Is Race or Socioeconomic Status Associated with Time to Surgical Treatment of Oral Cavity Cancer?

Kenneth D Newman; Claudia Gutierrez, MD; Elena Miller; Noah Thornton; Katherine Fedder, MD; Jonathan Garneau, MD; David Shonka, MD; Eric Dowling, MD; University of Virginia

Background: Cancer is the second leading cause of death in the United States, with oral cavity and oropharyngeal cancers comprising approximately 4% of cases in 2022, leading to over 11,000 deaths. Persistent health inequities—rooted in racial, socioeconomic, and geographic disparities—contribute to higher rates of undetected and late-stage cancers in vulnerable populations. Black and Hispanic men, for instance, have been found to be 42% less likely to be offered oral cancer surgery, and 38% more likely to refuse surgery.

Our study assesses treatment timelines and follow-up care for oral cavity cancer. Utilizing the Center for Disease Control’s (CDC) Social Vulnerability Index (SVI) to gauge patients’ socio-economic and demographic vulnerability, we investigate disparities in care based on SVI, race, and gender among patients evaluated at a single tertiary referral center.

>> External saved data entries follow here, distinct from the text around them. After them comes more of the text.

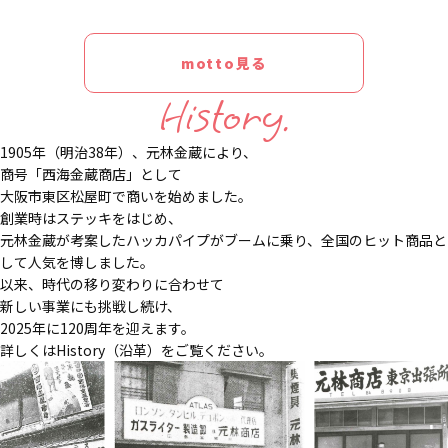
motto見る
History.
1905年（明治38年）、元林金蔵により、
商号「西海金蔵商店」として
大阪市東区松屋町で商いを始めました。
創業時はステッキをはじめ、
元林金蔵が考案したハッカパイプがブームに乗り、全国のヒット商品と
して人気を博しました。
以来、時代の移り変わりに合わせて
新しい事業にも挑戦し続け、
2025年に120周年を迎えます。
詳しくはHistory（沿革）をご覧ください。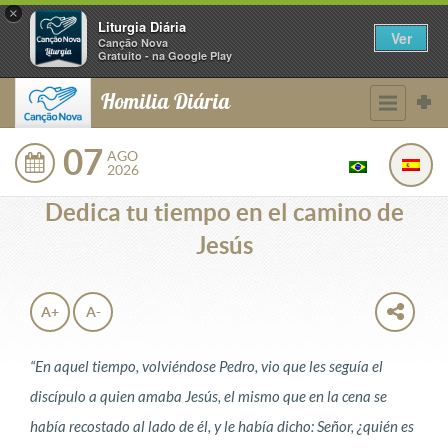
×
Liturgia Diária
Ver
Canção Nova
Gratuito - na Google Play
Homilia Diária
07
AGO
2026
Dedica tu tiempo en el camino de
Jesús
A+
A-
“En aquel tiempo, volviéndose Pedro, vio que les seguía el
discípulo a quien amaba Jesús, el mismo que en la cena se
había recostado al lado de él, y le había dicho: Señor, ¿quién es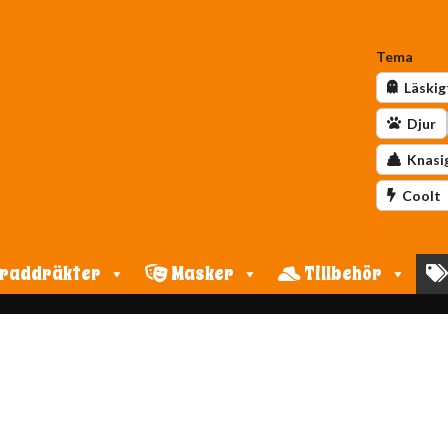
Tema
Läskig
Djur
Knasi
Coolt
raddräkter
Masker
Tillbehör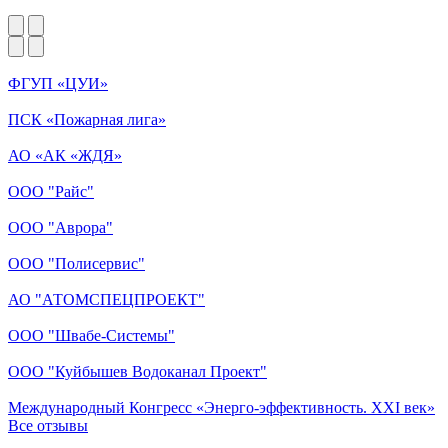
ФГУП «ЦУИ»
ПСК «Пожарная лига»
АО «АК «ЖДЯ»
ООО "Райс"
ООО "Аврора"
ООО "Полисервис"
АО "АТОМСПЕЦПРОЕКТ"
ООО "Швабе-Системы"
ООО "Куйбышев Водоканал Проект"
Международный Конгресс «Энерго-эффективность. XXI век»
Все отзывы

Methods: Using the EPIC Slicer Dicer tool, we identified all oral cavity cancer patients treated surgically in the Head and Neck Department. We collected demographic data, including age, gender, race/ethnicity, and SVI. Clinical data included duration of symptoms prior to biopsy, time from initial Otolaryngological evaluation to surgery, time from biopsy to surgery, length of stay, and follow-up duration. Data was managed in REDcap, and statistical analyses were conducted using GraphPad software, employing ANOVA for SVI group comparisons and t-tests for gender and race/ethnicity groups.

Results: Our findings highlight significant disparities associated with SVI, race, and gender. Patients in the lowest SVI category (indicating lower vulnerability) had a statistically significant shorter follow-up period compared to those in the highest SVI category (p = 0.0005, Welch Corrected), as well as a significantly shorter time from biopsy to surgery (p = 0.04). This suggests that patients with lower vulnerability may have fewer barriers to accessing consistent post-operative care and faster surgical timelines.

Non-White patients demonstrated a trend toward longer hospital stays compared to White patients, averaging 6.3 days compared to 4.2 (p = 0.3), though this result was not statistically significant. This aligns with prior findings suggesting that non-White patients may face systemic delays in discharge, potentially due to barriers such as limited access to home health resources, language differences, or caregiver availability. Moreover, while female patients exhibited a longer average wait time from biopsy to surgery compared to male patients, no significant difference was found in the time from initial ENT evaluation to surgery, suggesting that the delay may occur in pre-surgical scheduling rather than in the surgical process itself.

Conclusion: Our study reinforces the presence of social and racial disparities in the treatment and follow-up care of patients with oral cavity cancer. Notably, patients with lower social vulnerability experience faster access to surgery and follow-up care, suggesting that higher vulnerability may correlate with systemic delays. Additionally, the extended hospital stays for non-White patients may reflect socio-economic and logistical challenges that complicate discharge, highlighting the need for focused preoperative planning and resource allocation. Addressing these disparities, including prioritizing follow-up for high-SVI patients and improving discharge processes for non-White patients, could enhance care equity and outcomes for all oral cavity cancer patients.